** Start Reading passage **

Re: Behavior of CAST to integer - Mailing list pgsql-novice

From David G Johnston
Subject Re: Behavior of CAST to integer
Date
Msg-id 1400106687883-5803963.post@n5.nabble.com
Whole thread Raw
Responses Re: Behavior of CAST to integer  (byron509 <bchigoy@hotmail.com>)
List pgsql-novice
byron509 wrote
> Hi, hoping someone can help me understand the following in 64-9.2:
>
> I am casting a mathematical difference to integer in order to truncate to
> the whole number of the result (not the rounded value). All example
> variables are stored as integers as well as the results.
>
> 1. So query with example column values is:
>
>     SELECT CAST(((1400-42.32)/100) AS integer);
>     Solves as:
>     CAST((1357.68/100) AS integer);
>     Solves as:
>     CAST(13.5768 AS integer);
>     Results in 14. This is not what I want.
>
> 2. But if I query:
>
>    SELECT CAST(1358/100 AS integer);
>    Solves as:
>    SELECT CAST(13 AS integer);
>    Result is 13. Which is what I want. But I am guessing this is because
> 1358 is seen as an integer by the planner.

** End Reading passage **

▶ Stated problem A: In the mailing list post, what result does the first query return?
▶ Stated problem B: Using the mailing list post, explain why the poster is unhappy with the result of the first query.

** Start Dataset excerpts **

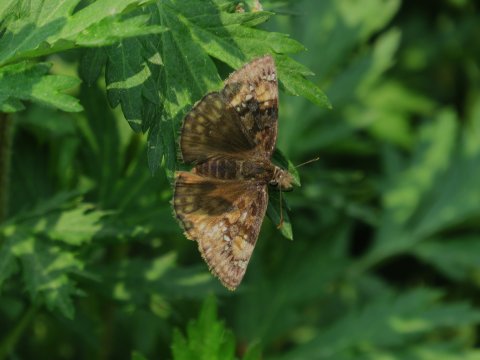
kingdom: Animalia
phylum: Arthropoda
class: Insecta
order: Lepidoptera
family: Hesperiidae
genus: Gesta
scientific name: Gesta
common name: Horace's Duskywing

** End Dataset excerpts **

▶ Final answer A: It returns 14.

▶ Final answer B: The poster casts the value to integer to truncate the result to its whole number, not to get a rounded value. The first query returns 14, which is the rounded value of 13.5768.